I have a very large CSR matrix that I want to save on the disk so that I can later load it for the processing. I used numpy.save to save my matrix, but it gave error. How can I save a large CSR matrix?

 OverflowError: cannot serialize a string larger than 4GiB

I also tried allow_pickle=False since numpy.save uses pickle protocol 2, but it gave another error

ValueError: Object arrays cannot be saved when allow_pickle=False

1 Answer

0 votes
by (11k points)

You need to use the default value of allow_pickle to save an array object. This is a big issue with numpy save. I think if you use the HIGHEST_PROTOCOL, which is 4, of pickle, you can save a larger CSR matrix, however, there is no option to specify the protocol in numpy save. h5py, which can handle very large data, does not support CSR matrix. So, I would recommend to try pickle.dump() to save your CSR matrix and pickle.load() to load your saved file. If you used python 3 to save your data using pickle.dump(), you might not be able to process that data using python 2 (I have not tested it).

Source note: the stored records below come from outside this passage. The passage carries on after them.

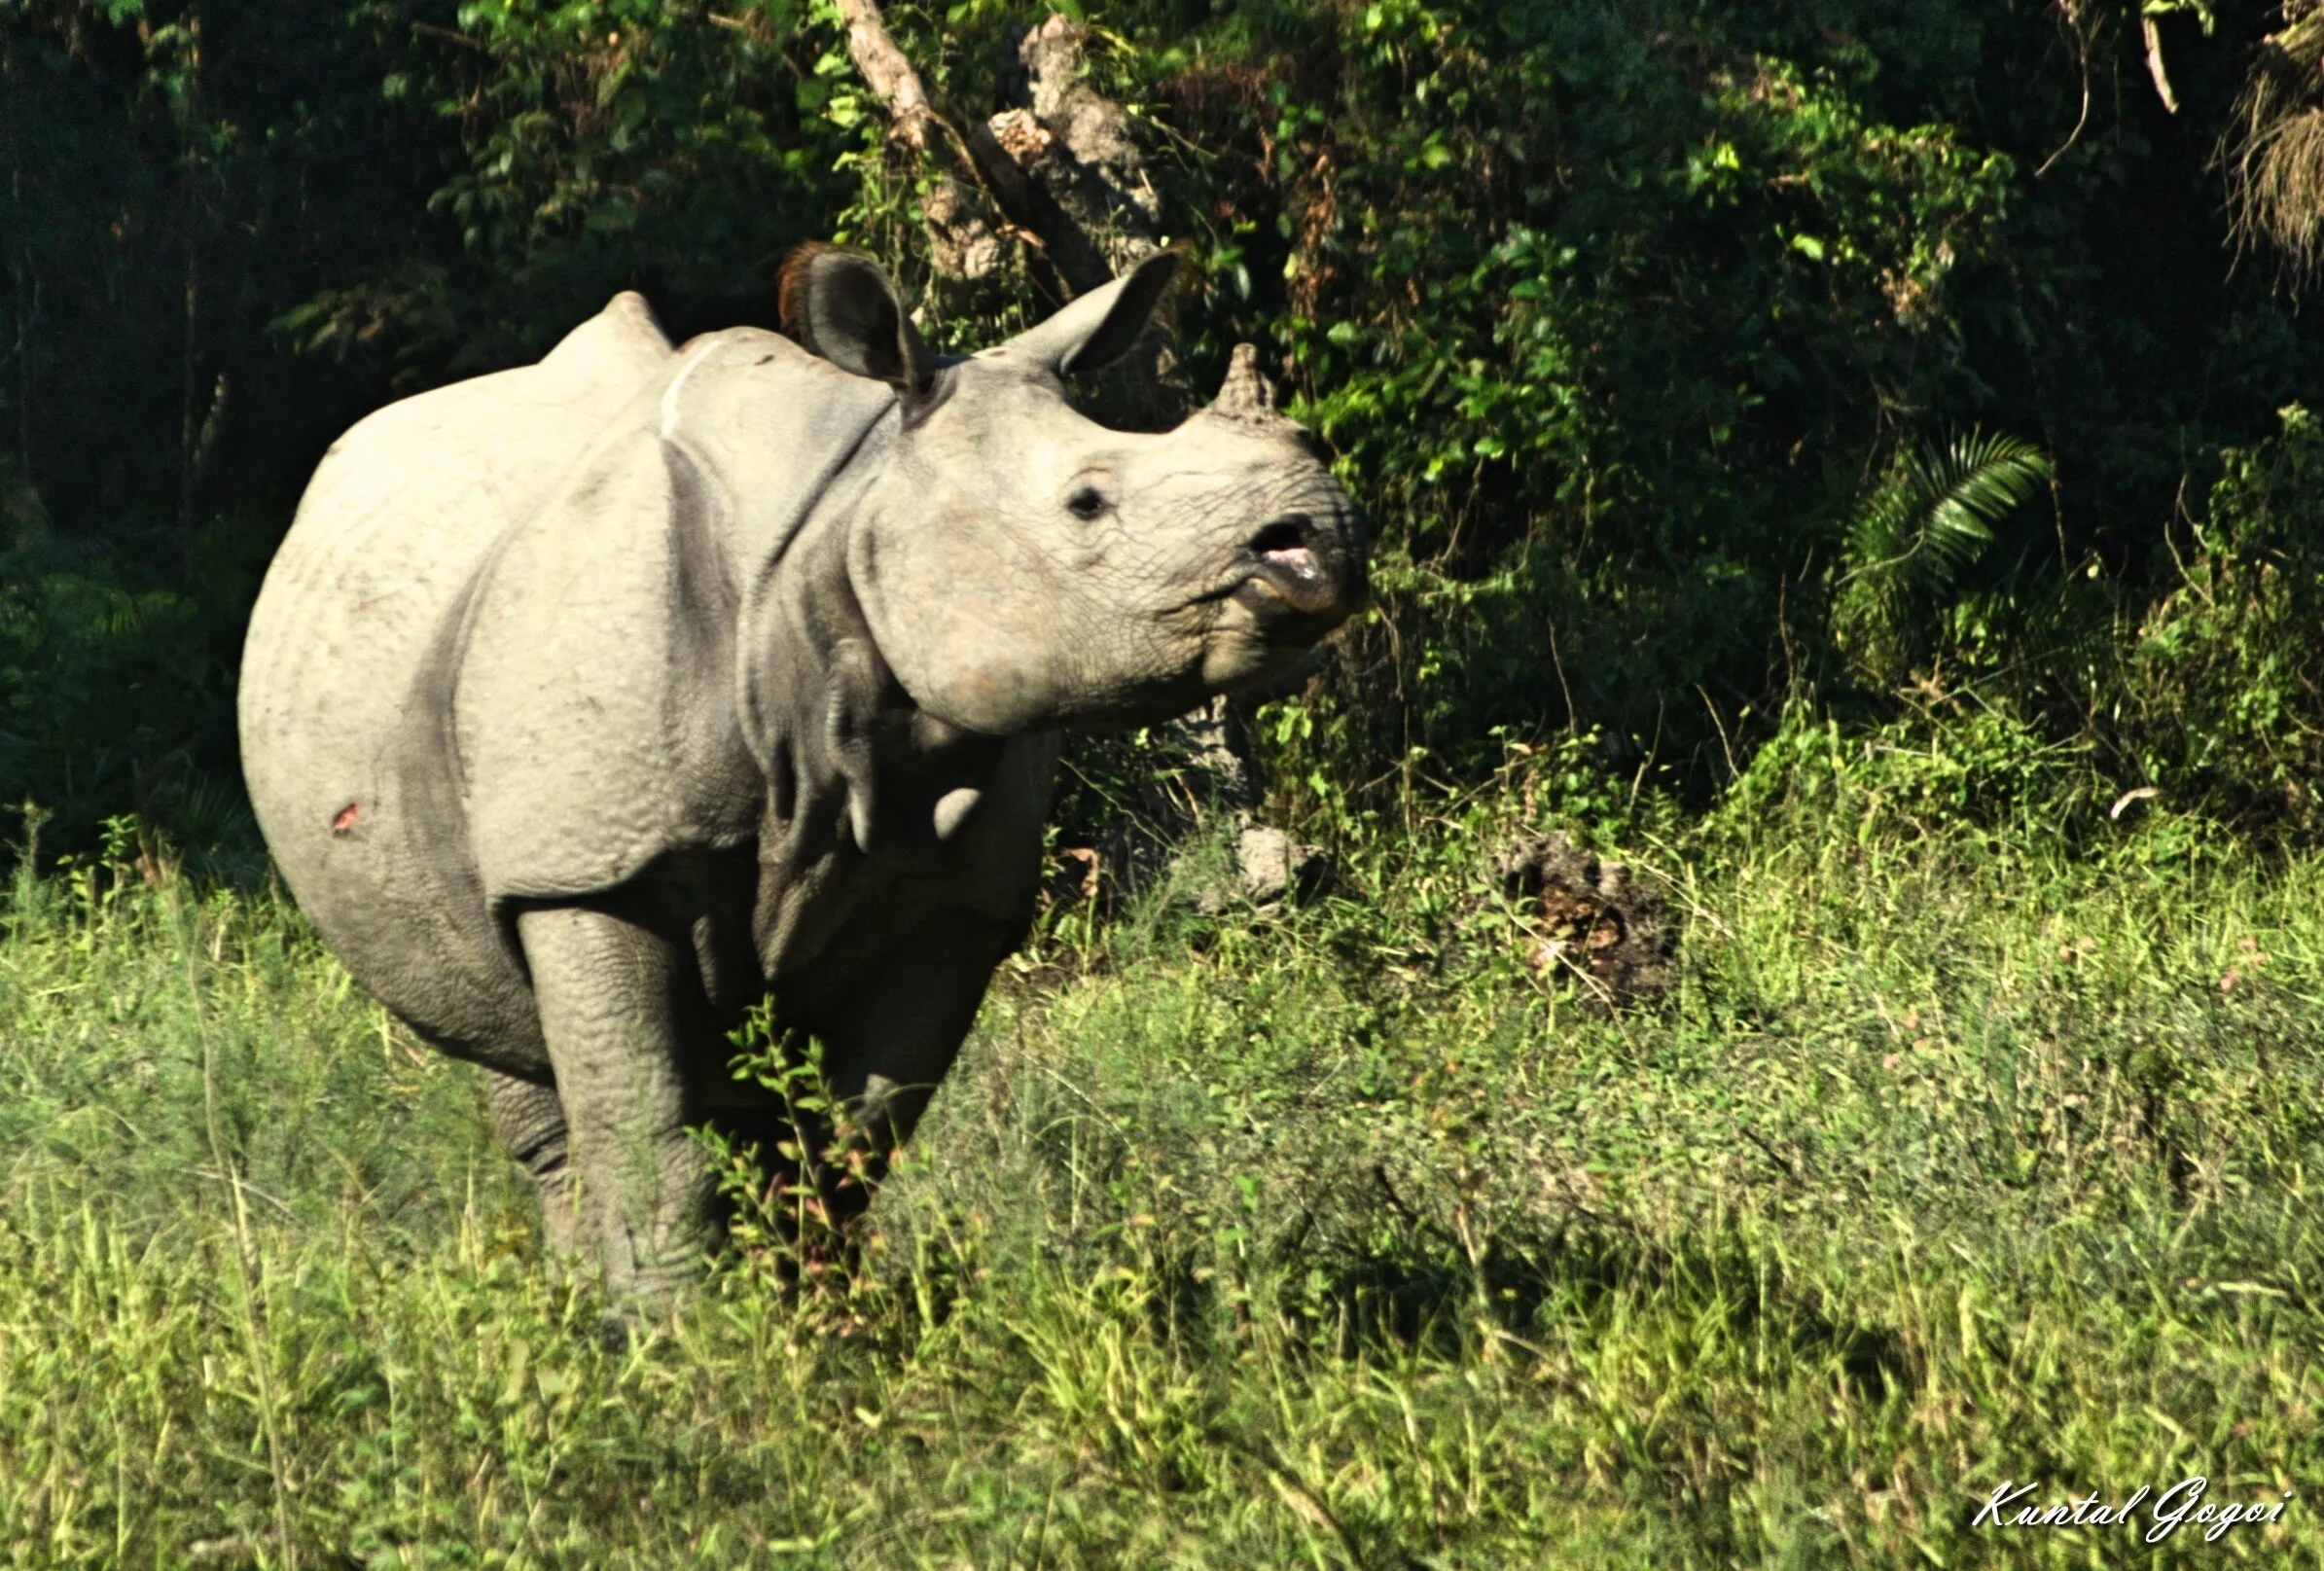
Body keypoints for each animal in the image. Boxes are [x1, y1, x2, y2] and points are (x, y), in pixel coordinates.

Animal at [238, 246, 1365, 1304]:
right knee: (523, 1056)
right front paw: (676, 1347)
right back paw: (576, 1307)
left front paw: (808, 1318)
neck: (848, 528)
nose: (1317, 534)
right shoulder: (589, 862)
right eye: (1088, 504)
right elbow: (645, 1133)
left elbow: (846, 1146)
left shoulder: (957, 894)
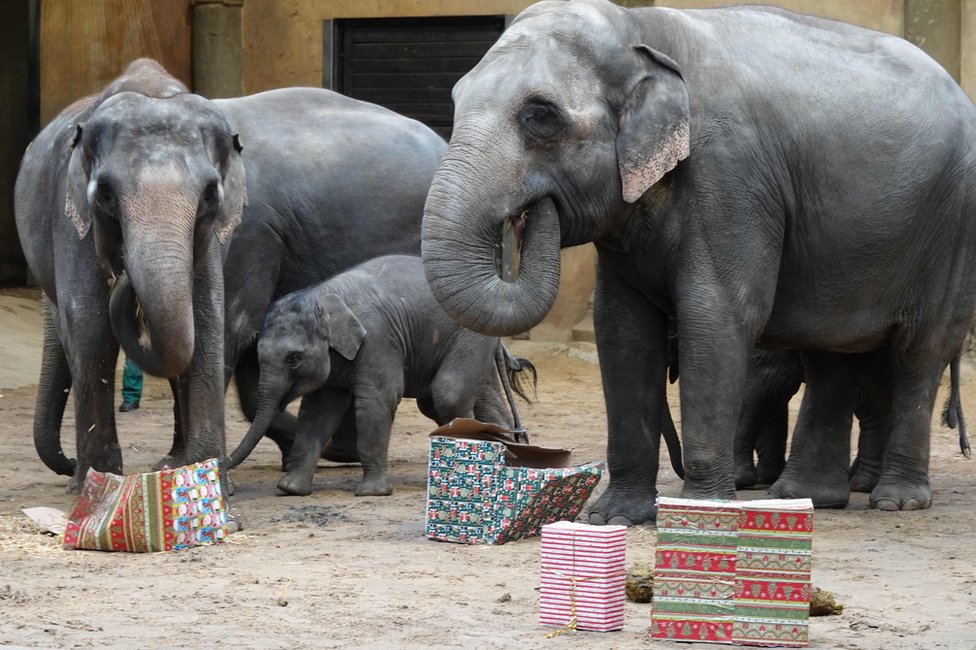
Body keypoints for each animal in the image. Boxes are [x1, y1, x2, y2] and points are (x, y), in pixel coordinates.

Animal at [17, 58, 446, 491]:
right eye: (103, 193)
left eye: (210, 193)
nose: (68, 463)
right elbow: (99, 328)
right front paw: (159, 467)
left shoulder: (249, 233)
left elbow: (223, 328)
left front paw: (188, 467)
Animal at [223, 255, 537, 497]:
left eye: (293, 359)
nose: (223, 468)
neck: (324, 296)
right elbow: (318, 412)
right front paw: (290, 489)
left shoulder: (378, 339)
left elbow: (378, 399)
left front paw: (371, 492)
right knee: (472, 401)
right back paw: (508, 462)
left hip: (469, 336)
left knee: (448, 395)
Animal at [420, 0, 976, 524]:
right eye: (455, 99)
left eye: (541, 116)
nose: (528, 215)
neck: (641, 29)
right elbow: (621, 329)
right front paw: (613, 516)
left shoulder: (731, 177)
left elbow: (718, 315)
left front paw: (702, 511)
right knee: (834, 354)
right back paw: (805, 497)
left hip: (952, 230)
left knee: (919, 351)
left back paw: (897, 500)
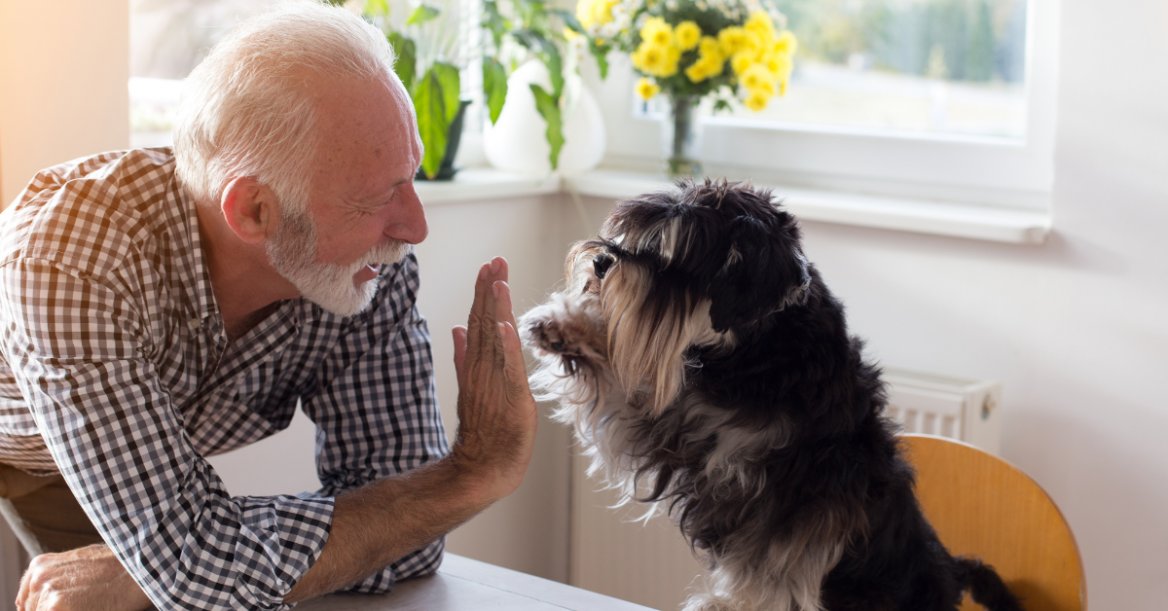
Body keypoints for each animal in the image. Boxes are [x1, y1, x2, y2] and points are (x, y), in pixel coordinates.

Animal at [520, 181, 1023, 611]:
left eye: (676, 255)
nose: (601, 261)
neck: (758, 351)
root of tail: (952, 573)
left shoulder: (801, 497)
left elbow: (774, 565)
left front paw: (731, 604)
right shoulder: (675, 425)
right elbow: (622, 385)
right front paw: (564, 325)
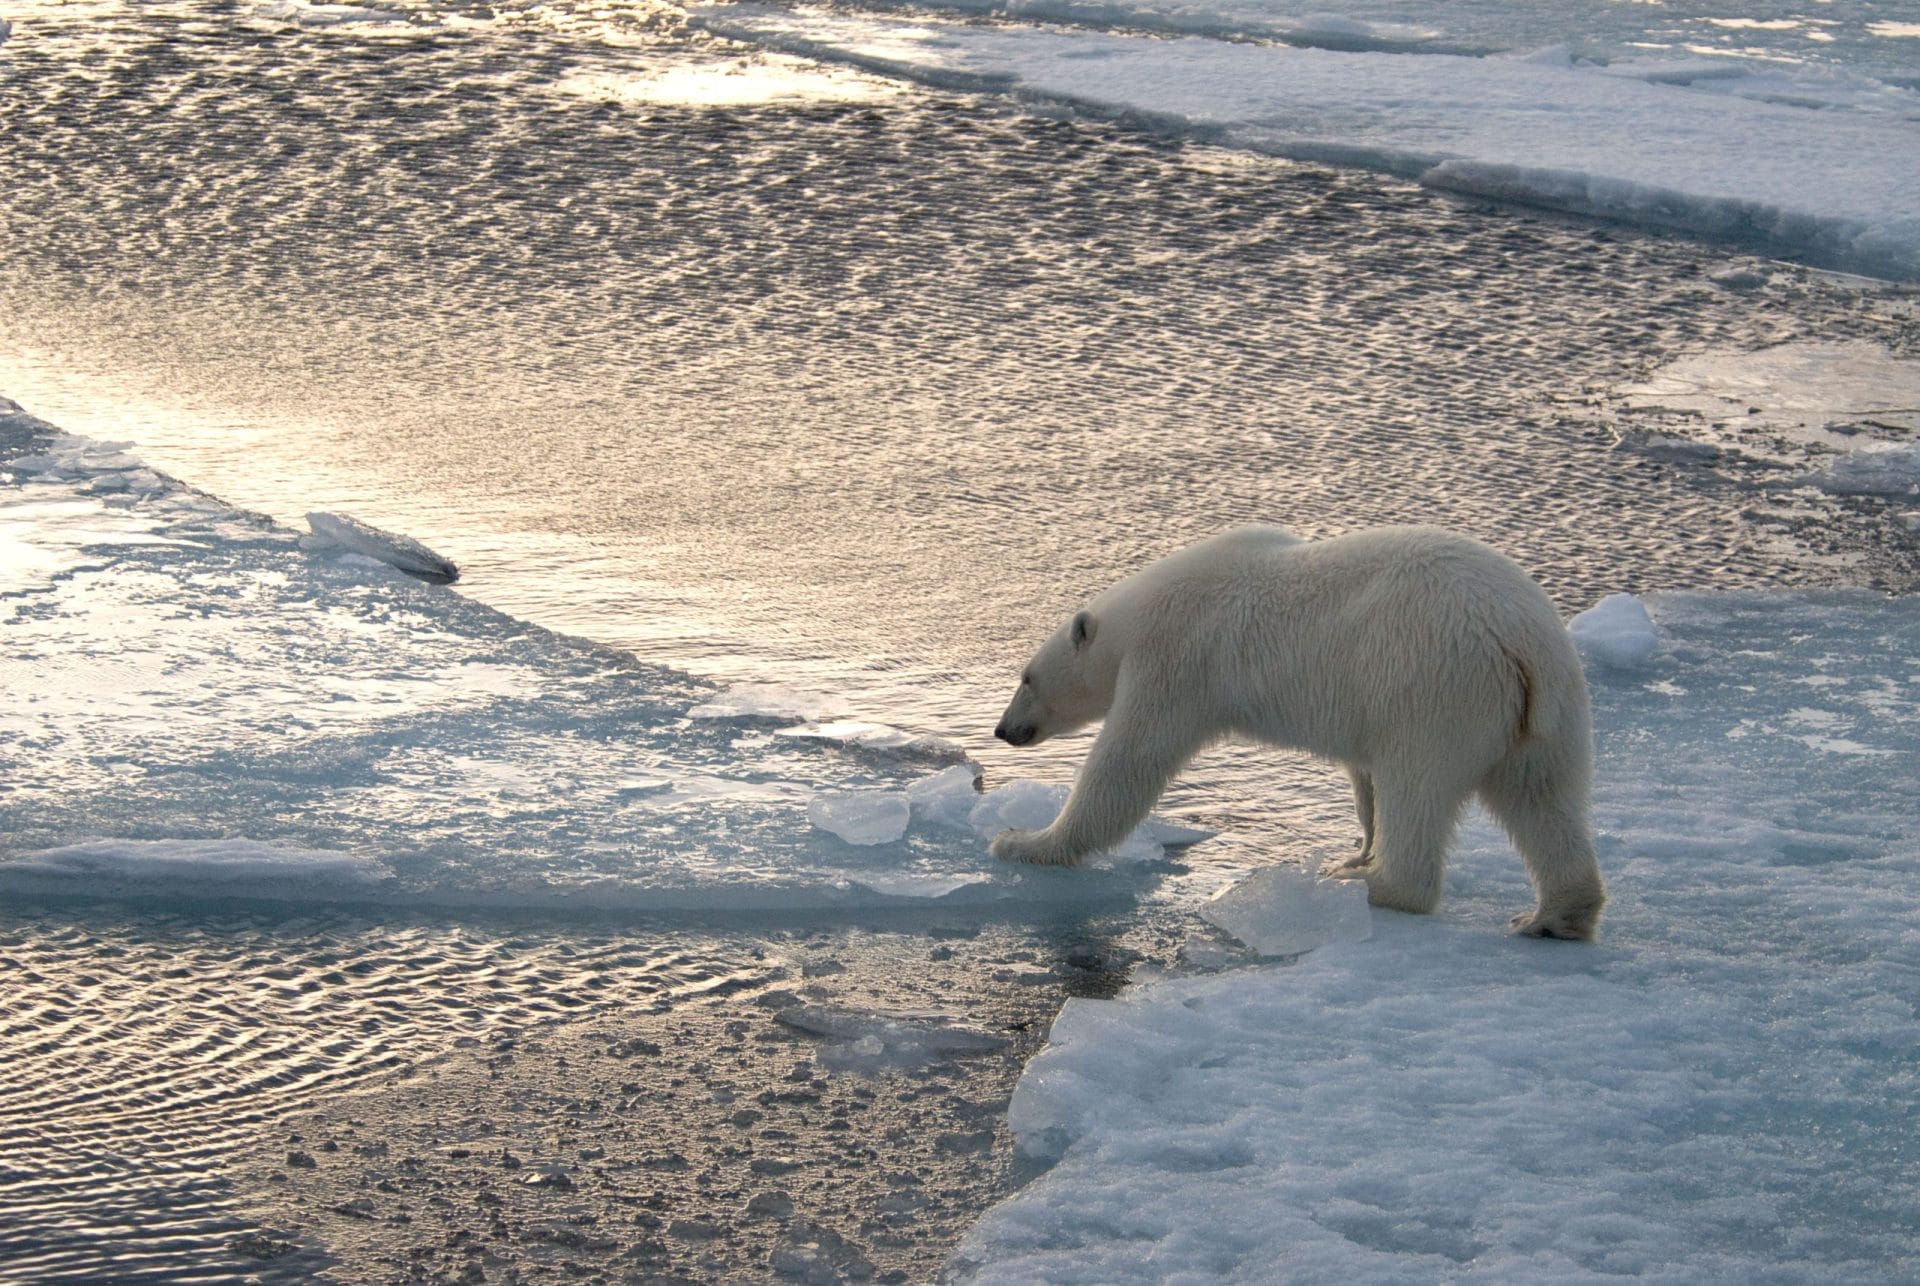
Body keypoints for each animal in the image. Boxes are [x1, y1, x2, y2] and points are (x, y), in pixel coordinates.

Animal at [990, 529, 1605, 940]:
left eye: (1025, 678)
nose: (1002, 729)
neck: (1138, 615)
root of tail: (1518, 641)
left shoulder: (1176, 660)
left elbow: (1128, 763)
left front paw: (1023, 841)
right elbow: (1364, 776)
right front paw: (1358, 846)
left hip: (1436, 689)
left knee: (1418, 789)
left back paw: (1371, 886)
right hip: (1548, 712)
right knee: (1544, 800)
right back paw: (1552, 916)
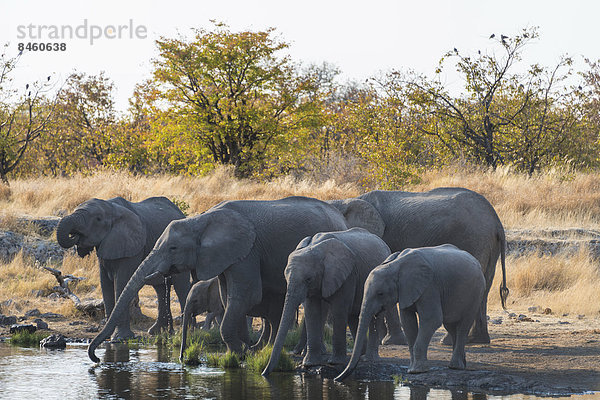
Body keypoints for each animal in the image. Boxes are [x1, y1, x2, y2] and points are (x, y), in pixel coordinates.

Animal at [56, 195, 190, 340]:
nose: (75, 234)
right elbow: (105, 284)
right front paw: (108, 337)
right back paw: (157, 332)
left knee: (180, 286)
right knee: (160, 288)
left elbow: (121, 282)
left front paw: (120, 338)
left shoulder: (132, 246)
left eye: (98, 219)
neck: (112, 208)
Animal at [86, 195, 344, 360]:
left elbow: (247, 295)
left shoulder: (246, 251)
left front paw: (240, 352)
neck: (201, 220)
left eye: (173, 249)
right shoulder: (226, 257)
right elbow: (228, 296)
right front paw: (243, 350)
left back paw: (300, 352)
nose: (96, 358)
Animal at [262, 228, 390, 376]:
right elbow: (312, 310)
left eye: (308, 279)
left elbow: (339, 309)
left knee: (375, 316)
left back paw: (369, 359)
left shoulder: (346, 275)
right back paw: (360, 355)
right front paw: (310, 364)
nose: (264, 373)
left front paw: (335, 363)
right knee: (353, 316)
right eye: (286, 277)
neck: (316, 248)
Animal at [328, 188, 506, 344]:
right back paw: (476, 340)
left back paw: (449, 341)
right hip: (488, 244)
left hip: (472, 239)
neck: (346, 201)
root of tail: (496, 221)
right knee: (485, 285)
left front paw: (387, 341)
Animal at [336, 244, 486, 382]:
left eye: (380, 294)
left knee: (463, 325)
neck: (395, 266)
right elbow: (408, 322)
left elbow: (432, 319)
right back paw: (460, 364)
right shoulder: (406, 290)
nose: (337, 379)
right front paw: (412, 369)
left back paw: (455, 366)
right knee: (451, 325)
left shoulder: (430, 286)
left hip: (476, 293)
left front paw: (417, 371)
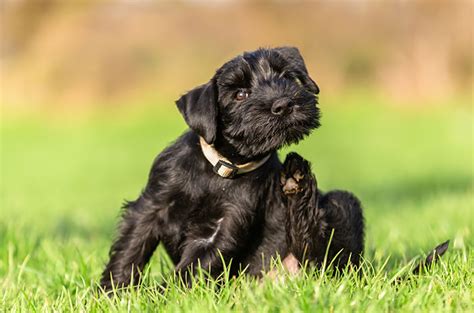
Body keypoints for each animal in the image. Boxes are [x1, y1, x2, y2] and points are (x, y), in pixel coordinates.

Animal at [99, 47, 360, 290]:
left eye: (286, 77)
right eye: (240, 94)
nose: (284, 104)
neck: (221, 168)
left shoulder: (224, 225)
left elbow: (191, 267)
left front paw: (162, 296)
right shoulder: (152, 206)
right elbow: (131, 249)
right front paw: (112, 292)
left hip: (342, 203)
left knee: (321, 257)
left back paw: (298, 180)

Look at this example to understand how to use pickle.

>>> X
<7x5 sparse matrix of type '<class 'numpy.int8'>'
        with 13 stored elements in Compressed Sparse Row format>
>>> import pickle

To save
>>> with open('save_csr_data.dat', 'wb') as outfile:
...     pickle.dump(X, outfile, pickle.HIGHEST_PROTOCOL)
...

To read
>>> with open('save_csr_data.dat', 'rb') as infile:
...     x1 = pickle.load(infile)
...
>>> x1
<7x5 sparse matrix of type '<class 'numpy.int8'>'
        with 13 stored elements in Compressed Sparse Row format>
 

...